### DIRECTIVE:
Which lines of the data below contain "осознание"? Please show them all.

[Stored data entries]
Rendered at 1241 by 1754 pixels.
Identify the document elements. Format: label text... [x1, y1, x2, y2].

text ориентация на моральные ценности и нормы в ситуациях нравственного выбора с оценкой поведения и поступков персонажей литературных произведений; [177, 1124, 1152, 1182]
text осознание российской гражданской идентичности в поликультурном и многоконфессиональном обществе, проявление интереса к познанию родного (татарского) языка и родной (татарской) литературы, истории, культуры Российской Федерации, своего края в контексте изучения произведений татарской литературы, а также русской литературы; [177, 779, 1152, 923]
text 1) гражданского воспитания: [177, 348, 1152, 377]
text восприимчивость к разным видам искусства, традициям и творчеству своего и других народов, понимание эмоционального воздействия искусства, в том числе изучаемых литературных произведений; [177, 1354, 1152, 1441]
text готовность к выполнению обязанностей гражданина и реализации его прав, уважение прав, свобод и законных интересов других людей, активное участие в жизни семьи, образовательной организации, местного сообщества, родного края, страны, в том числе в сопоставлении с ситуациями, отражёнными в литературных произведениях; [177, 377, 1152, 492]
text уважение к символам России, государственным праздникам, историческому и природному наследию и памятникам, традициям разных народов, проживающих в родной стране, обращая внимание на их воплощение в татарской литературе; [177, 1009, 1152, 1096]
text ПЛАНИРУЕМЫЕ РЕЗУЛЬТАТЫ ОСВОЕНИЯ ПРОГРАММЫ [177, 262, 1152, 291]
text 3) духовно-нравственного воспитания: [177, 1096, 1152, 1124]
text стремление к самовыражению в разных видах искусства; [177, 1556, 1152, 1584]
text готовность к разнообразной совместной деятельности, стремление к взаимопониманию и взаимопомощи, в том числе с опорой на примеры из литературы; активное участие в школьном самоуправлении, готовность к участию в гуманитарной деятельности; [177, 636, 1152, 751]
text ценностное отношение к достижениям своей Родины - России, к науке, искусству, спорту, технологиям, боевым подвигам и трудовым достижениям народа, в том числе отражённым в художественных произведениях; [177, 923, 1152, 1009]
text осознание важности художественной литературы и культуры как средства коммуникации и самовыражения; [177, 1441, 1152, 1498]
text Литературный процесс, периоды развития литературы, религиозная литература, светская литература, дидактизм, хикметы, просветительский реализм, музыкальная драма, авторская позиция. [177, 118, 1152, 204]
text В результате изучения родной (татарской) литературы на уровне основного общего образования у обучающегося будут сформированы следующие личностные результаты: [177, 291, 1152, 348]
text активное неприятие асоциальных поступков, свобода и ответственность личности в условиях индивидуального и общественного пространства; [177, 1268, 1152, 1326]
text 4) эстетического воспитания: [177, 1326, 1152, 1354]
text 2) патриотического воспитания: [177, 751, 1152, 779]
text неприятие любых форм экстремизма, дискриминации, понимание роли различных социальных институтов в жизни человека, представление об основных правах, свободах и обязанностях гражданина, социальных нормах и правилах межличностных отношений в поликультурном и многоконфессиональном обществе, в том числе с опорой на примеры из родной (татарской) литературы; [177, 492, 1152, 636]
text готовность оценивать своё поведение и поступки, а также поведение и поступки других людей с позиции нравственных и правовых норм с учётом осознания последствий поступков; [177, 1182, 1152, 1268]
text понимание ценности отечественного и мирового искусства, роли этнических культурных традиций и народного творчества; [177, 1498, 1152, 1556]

### EXERCISE OUTPUT:
text осознание российской гражданской идентичности в поликультурном и многоконфессиональном обществе, проявление интереса к познанию родного (татарского) языка и родной (татарской) литературы, истории, культуры Российской Федерации, своего края в контексте изучения произведений татарской литературы, а также русской литературы; [177, 779, 1152, 923]
text осознание важности художественной литературы и культуры как средства коммуникации и самовыражения; [177, 1441, 1152, 1498]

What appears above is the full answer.